BL: Je trouve que les sites de réseautage sociaux comme Facebook et Twitter offrent des occasions de s'informer sur les sujets qui sont importants pour moi. C'est aussi un moyen de faire partie d'une communauté plus large, même si virtuelle, reposant sur des intérêts et idées plus vastes, comme le démontrent ces mots-clés de Twitter.

Explorez #ShamelesslyHaitian. Des quantités de pépites. Il est temps que nous racontions nos propres histoires qui ne commencent et finissent pas en nous disant le pays le plus pauvre

Parce que sans l'aide de Haïti il n'y aurait pas eu d'achat de la Louisiane

GV: Comment réagissez-vous au succès de ce mot-clé ? Avez-vous été surpris de son essor ?

BL: J'espérais une participation avec le mot-clé et je suis content qu'il ait pris de cette manière. J'ai été légèrement surpris mais pas abasourdi par son succès. D'après ma recherche et mon travail dans la diaspora haïtienne, il y a une similitude de vécu chez les personnes d'ascendance haïtienne qui les oblige à puiser dans leur patrimoine face à la discrimination et au préjugé. Beaucoup de tweets concernaient la fierté d'être Haïtien malgré la discrimination et les moqueries que connaissent les gamins haïtiens de la diaspora en grandissant.

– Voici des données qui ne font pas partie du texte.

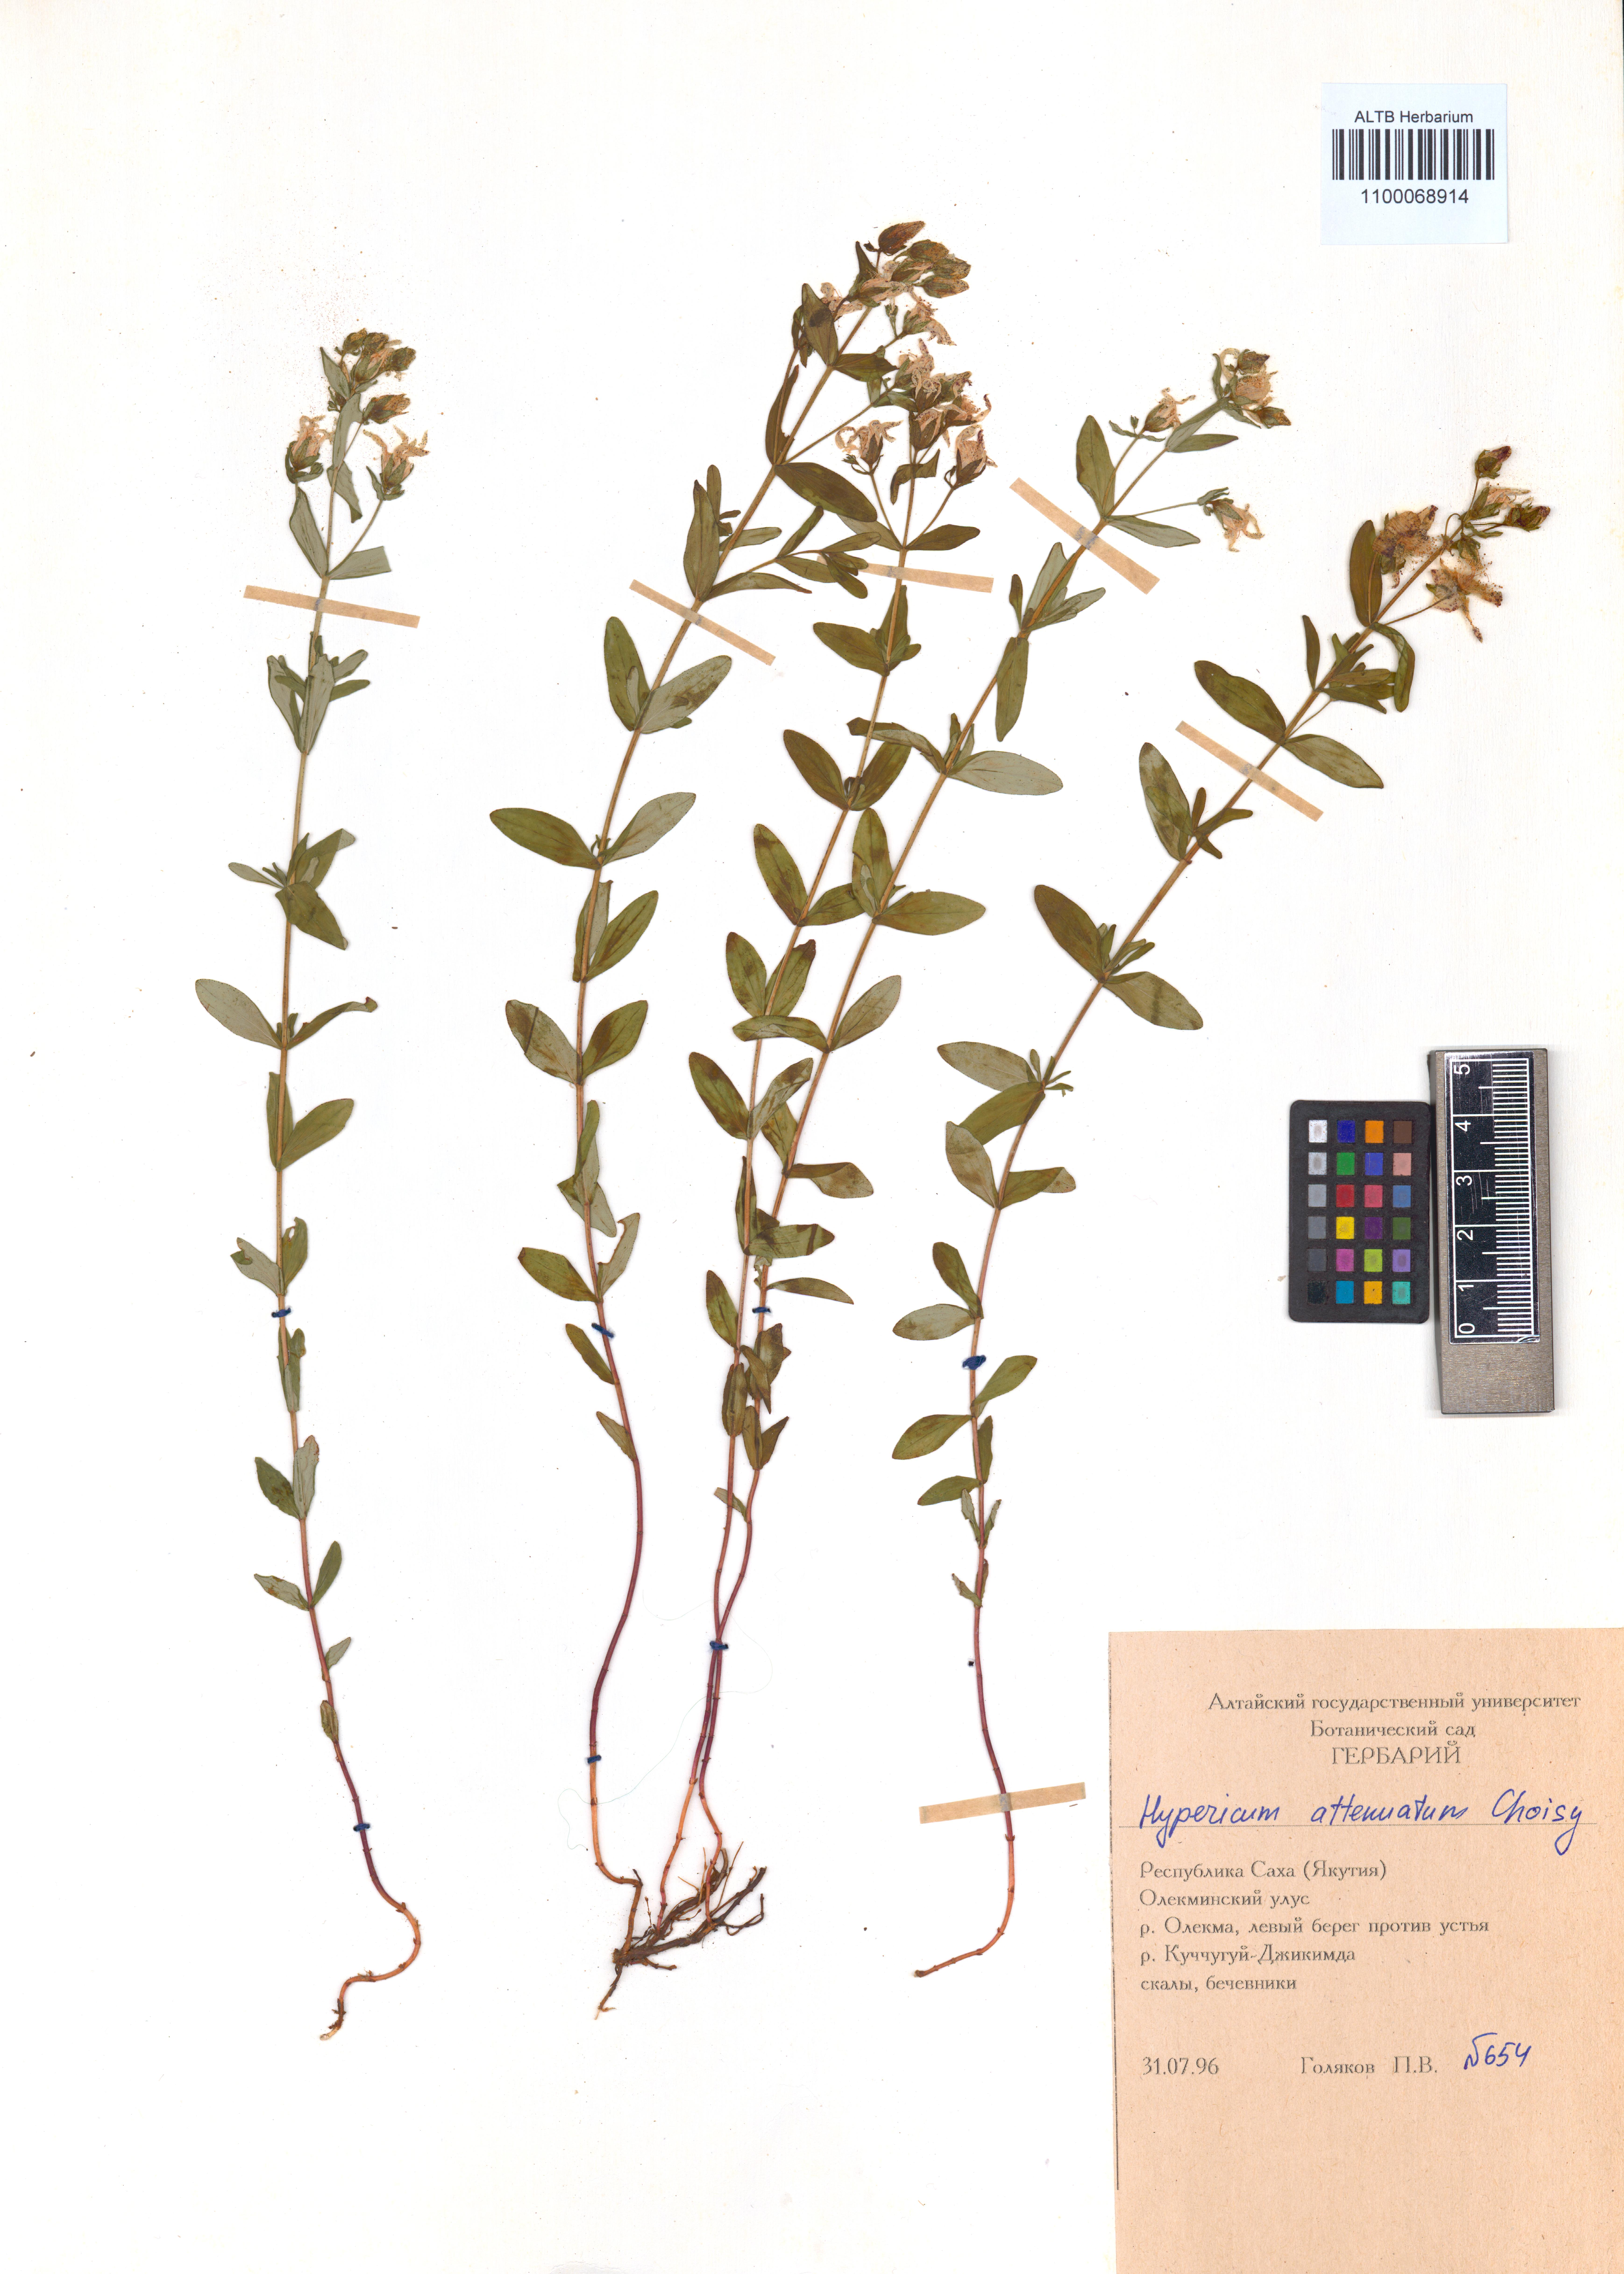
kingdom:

Je pense que la popularité du mot-clé démontre que, tant aux Bahamas qu'en République Dominicaine, aux Etats-Unis, au Canada, en Haïti, ou n'importe où on trouve des Haïtiens, 210 ans après l'indépendance haïtienne, après la Révolution Haïtienne, les Haïtiens essaient toujours de vivre dans la dignité et luttent pour ce faire.

 Photo aimablement fournie par Bertin Louis.